Hidrogênio em White (1949)

As Professor Selig Hecht tells the story in his recent book, Explaining the Atom, “Urey interested F. G. Brickweddie at the Bureau of Standards, who proceeded to make a gallon of liquid hydrogen. Brickweddie then allowed the liquid to evaporate slowly until all but a gram (1/25 of an ounce) of liquid hydrogen was left, which he shipped to Urey”. With this specimen and the mass spectrometer, Urey and G. M. Murphy isolated the heavy isotope, and “for this exciting discovery,” says Hecht, ‘”Urey was awarded the Nobel prize in 1934″. (Nota de rodapé 14: Hecht, pp. 98-99.) (White 1949:213)

Now we have no desire to minimize the importance of this discovery as a scientific achievement. And we certainly do not wish to belittle Dr. Urea’s native and inborn abilities. But, we would like to ask. Was intelligence of a high order required for this discovery? What precisely did it involve? No new theory of atomic structure was advanced; on the contrary. Urey had the heritage of generations of workers at his disposal. Urey did not discover isotopes; [214] they had been found experimentally and explained theoretically by others. Isotopes of many elements had been isolated and identified before Urey. Techniques of isolation had been developed by Thomson, Aston, Bainbridge, and others. He did not invent the mass spectrometer; it is a descendant of the tube invented by Heinrich Geissler about 1862. He did not provide the liquid hydrogen or even manage its gradual evaporation. The idea that a light isotope would diffuse faster than a heavy one was not original; it had been tried out experimentally by Aston with positive results. What then did Urey contribute? (White 1949:213-4)

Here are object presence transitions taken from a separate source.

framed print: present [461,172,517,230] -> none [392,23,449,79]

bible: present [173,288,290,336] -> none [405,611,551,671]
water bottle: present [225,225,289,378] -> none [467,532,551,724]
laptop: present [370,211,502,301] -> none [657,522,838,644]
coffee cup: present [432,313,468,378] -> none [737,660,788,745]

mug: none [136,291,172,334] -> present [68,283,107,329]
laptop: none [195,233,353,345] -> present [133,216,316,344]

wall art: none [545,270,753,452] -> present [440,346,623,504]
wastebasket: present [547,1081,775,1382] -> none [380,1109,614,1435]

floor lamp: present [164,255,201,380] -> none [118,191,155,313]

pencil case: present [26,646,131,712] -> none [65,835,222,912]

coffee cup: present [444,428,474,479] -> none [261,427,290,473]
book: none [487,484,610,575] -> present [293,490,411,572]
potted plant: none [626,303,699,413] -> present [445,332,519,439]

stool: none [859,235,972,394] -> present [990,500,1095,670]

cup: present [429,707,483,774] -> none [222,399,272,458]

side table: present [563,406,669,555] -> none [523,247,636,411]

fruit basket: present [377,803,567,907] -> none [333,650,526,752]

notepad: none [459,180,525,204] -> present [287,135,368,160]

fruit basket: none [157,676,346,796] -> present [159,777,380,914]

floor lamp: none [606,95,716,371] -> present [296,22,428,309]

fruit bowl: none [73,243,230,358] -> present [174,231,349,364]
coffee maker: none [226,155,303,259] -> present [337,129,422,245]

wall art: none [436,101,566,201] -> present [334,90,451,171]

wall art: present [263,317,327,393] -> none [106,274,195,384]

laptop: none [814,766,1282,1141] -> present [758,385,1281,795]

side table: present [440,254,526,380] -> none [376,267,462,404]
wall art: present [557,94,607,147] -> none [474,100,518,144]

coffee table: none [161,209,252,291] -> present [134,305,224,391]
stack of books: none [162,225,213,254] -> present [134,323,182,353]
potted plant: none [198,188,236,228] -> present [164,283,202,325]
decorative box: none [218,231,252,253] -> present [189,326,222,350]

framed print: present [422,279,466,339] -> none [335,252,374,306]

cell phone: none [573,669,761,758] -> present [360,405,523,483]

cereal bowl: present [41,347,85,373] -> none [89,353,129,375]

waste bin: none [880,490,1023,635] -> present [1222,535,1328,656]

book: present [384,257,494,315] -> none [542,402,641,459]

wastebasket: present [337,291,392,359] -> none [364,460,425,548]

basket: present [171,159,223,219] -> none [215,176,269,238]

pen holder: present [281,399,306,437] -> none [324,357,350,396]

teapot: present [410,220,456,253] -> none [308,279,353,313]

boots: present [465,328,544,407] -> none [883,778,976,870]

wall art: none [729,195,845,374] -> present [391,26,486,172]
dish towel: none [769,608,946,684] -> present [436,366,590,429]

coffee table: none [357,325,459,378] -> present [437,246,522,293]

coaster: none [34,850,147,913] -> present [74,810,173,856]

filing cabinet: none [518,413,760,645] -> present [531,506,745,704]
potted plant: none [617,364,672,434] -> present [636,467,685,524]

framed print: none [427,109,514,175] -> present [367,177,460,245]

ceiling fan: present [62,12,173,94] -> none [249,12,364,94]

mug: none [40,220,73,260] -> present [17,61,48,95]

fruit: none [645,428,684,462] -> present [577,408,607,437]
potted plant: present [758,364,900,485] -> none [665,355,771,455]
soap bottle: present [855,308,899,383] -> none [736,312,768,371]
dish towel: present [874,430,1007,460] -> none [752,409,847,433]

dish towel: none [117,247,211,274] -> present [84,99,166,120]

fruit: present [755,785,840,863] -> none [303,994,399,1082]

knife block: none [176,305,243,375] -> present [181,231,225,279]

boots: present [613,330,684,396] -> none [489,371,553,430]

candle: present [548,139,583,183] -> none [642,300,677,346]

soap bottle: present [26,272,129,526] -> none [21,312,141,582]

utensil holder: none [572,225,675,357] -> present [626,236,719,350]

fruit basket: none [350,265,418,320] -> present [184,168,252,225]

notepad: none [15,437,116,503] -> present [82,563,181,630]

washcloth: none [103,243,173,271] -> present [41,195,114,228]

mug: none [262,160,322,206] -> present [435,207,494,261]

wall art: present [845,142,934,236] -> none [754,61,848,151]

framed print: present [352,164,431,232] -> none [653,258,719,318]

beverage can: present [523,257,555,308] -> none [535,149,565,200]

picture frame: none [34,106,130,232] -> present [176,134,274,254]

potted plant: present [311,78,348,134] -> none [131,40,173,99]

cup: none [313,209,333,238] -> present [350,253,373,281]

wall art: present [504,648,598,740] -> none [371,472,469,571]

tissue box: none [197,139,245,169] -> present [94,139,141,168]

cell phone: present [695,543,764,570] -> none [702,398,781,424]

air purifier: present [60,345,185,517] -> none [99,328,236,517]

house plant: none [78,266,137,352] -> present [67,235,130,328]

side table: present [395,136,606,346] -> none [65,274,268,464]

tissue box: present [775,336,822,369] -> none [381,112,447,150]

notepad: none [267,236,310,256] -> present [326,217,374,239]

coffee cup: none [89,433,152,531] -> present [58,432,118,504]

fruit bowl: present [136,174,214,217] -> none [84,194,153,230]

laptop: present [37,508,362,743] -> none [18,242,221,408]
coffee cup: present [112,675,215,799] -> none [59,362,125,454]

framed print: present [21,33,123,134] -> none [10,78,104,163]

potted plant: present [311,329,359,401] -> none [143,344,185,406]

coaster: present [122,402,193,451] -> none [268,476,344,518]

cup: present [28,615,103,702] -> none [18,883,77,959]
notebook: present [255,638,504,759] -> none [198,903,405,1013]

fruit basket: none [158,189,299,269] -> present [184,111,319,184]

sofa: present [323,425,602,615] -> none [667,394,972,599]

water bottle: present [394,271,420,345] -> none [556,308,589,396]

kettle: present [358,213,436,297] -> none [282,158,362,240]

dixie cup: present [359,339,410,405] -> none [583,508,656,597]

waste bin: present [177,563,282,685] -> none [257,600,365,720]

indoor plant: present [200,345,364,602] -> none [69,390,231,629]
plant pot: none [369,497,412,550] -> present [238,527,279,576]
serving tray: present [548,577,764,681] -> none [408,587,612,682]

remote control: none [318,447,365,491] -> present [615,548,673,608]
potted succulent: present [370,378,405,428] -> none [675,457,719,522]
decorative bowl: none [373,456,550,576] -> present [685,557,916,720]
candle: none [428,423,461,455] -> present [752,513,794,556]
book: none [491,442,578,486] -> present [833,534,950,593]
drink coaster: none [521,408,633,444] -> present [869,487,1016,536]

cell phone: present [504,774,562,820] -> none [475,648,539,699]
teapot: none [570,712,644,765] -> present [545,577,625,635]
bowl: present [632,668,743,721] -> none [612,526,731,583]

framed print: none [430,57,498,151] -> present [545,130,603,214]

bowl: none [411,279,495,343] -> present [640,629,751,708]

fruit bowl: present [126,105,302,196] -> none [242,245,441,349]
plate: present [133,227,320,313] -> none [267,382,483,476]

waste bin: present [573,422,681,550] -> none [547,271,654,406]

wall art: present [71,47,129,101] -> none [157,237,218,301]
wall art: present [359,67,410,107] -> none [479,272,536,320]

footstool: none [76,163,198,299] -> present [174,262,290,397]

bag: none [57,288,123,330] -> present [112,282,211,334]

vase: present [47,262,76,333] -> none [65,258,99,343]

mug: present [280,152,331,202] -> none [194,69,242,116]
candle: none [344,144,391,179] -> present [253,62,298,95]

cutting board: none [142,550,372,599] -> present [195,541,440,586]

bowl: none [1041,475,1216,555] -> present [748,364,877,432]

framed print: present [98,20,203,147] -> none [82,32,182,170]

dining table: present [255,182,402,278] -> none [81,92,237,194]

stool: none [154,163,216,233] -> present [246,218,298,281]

Again, let us repeat, we are not minimizing the inborn capacities of Dr. Urey. He may have a superlatively fine organization of nerves, glands, and sense organs. We have, however, implied that intelligence of a high order was not essential to the isolation of heavy hydrogen, and we now wish to make this implied conclusion explicit and unequivocal: it could have been achieved by a very ordinary intelligence. As a matter of fact, we believe that many a household problem—such as removing a stain from a dress or opening a recalcitrant jar of pickles—requires as much ingenuity, though perhaps not as much technical information—which is a matter of education, not native ability—as that required in the isolation of heavy hydrogen. Take a person of average intelligence, give him excellent technical training, put him in a well-equipped laboratory, and assuming some interest and enthusiasm on his part, how could he help but make some significant discovery? One cannot adventure very long with an electron microscope or a cyclotron without stumbling upon something new. And “stumbling upon” very aptly characterizes many significant advances in science. The reason that superlatively great advances in science are few is not because “genius” is rare but because great syntheses must be built upon, or grow out of, a multitude of minor ones. (White 1949:214)

WHITE, Leslie. 1949. The science of culture: a study of man and civilization. New York: Grove Press.